SCÈNE I
Toujours à Londres.--Un appartement dans le palais.
Entrent LE ROI ÉDOUARD, malade et soutenu; LA REINE ÉLISABETH, DORSET, RIVERS, HASTINGS, BUCKINGHAM, GREY et autres lords.
LE ROI ÉDOUARD.--Allons, je suis satisfait; j'ai fait un bon emploi de ma journée.--Conservez, nobles pairs, cette étroite union. J'attends de jour en jour un message de mon Rédempteur, pour m'élargir de ce monde: mon âme le quittera avec plus de paix pour aller au ciel, puisque j'ai rétabli la paix entre mes amis sur la terre. Rivers, et vous, Hastings, prenez-vous la main. Ne gardez plus de haine dissimulée: jurez-vous une amitié mutuelle.
RIVERS.--Le ciel m'est témoin que mon âme est purgée de tout secret venin de haine, et de ma main je scelle la sincère amitié de mon coeur.
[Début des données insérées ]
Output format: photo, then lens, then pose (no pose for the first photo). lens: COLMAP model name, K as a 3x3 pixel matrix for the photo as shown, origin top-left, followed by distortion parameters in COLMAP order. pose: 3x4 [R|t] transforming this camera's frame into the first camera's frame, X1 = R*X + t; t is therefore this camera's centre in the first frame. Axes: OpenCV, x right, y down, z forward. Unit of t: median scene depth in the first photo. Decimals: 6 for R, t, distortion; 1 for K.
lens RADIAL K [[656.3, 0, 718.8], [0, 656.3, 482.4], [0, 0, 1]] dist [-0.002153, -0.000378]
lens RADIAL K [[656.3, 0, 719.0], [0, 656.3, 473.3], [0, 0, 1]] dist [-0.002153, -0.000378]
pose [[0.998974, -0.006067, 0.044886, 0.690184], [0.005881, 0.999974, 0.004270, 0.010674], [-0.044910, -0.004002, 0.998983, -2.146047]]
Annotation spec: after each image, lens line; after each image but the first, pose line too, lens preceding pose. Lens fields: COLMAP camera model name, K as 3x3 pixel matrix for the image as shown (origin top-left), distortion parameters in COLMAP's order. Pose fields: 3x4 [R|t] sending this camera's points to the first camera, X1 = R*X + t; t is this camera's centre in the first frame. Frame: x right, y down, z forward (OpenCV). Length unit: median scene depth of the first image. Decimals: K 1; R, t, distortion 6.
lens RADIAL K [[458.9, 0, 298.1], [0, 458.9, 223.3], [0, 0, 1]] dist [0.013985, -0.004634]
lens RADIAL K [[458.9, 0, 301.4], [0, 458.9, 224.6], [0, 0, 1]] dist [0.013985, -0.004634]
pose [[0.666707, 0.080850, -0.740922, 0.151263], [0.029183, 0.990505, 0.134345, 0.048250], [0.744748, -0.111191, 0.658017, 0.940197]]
HASTINGS.--Puissé-je prospérer comme je fais avec sincérité le même serment!
LE ROI ÉDOUARD.--Gardez-vous de vous jouer de votre roi, de peur que Celui qui est le suprême Roi des rois ne confonde votre fausseté cachée, et ne vous condamne à périr l'un par l'autre.
HASTINGS.--Puissé-je ne prospérer qu'autant que je jure avec sincérité une affection parfaite!
RIVERS.--Et moi, comme il est vrai que j'aime Hastings du fond de mon coeur.
LE ROI ÉDOUARD.--Madame, vous n'êtes pas non plus étrangère à ceci... ni votre fils Dorset... ni vous, Buckingham. Vous avez tous agi les uns contre les autres. Ma femme, aimez lord Hastings; donnez-lui votre main à baiser, et ce que vous faites, faites-le sincèrement.